In the WebMD Trying to Conceive Community, Yvette Smith, MD, MPH, gives step-by-step instruction for what to do next.
Step 1. This is basic infertility testing. Smith says it should include:
- Ovulation testing with ovulation predictor kits or temperature charting
- A hysterosalpingogram (HSG) or X-ray to make sure the woman's fallopian tubes are open
- A semen analysis for the man, to make sure his sperm count, shape, and movement are not an issue
- Blood tests to check for other issues, such as thyroid dysfunction
Step 2. This step depends on what happens in Step 1. If the tests uncover abnormalities, your doctor will talk to you about treatment. But about half the time, doctors don't actually find a reason why a couple is not conceiving, Smith says. So what then?

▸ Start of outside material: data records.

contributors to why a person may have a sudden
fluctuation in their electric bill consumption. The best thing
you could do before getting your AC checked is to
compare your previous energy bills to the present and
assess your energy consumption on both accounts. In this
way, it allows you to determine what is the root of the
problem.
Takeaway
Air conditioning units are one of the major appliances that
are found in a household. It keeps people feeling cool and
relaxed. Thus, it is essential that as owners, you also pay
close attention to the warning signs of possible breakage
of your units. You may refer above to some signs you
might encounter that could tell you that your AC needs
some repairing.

Step 3. You may choose to go back to trying to conceive on your own, possibly with the help of ovulation charting and timed intercourse. Or you may want to learn about other options.
Smith says she always recommends seeing a fertility specialist. A specialist can talk to you about options such as:
- Using a mild fertility drug
- Using injections or stronger medications for more productive ovulation
- Insemination with the man's sperm
- Insemination via a donor's sperm
- In vitro fertilization (IVF) with the woman's eggs
- IVF with a donor's eggs
If you don't decide to try any of these routes, Smith says, at least you'll know your available options. It's much harder to find out later on that you would have tried something if only you'd known about it.
Have you looked at some of these options for conception?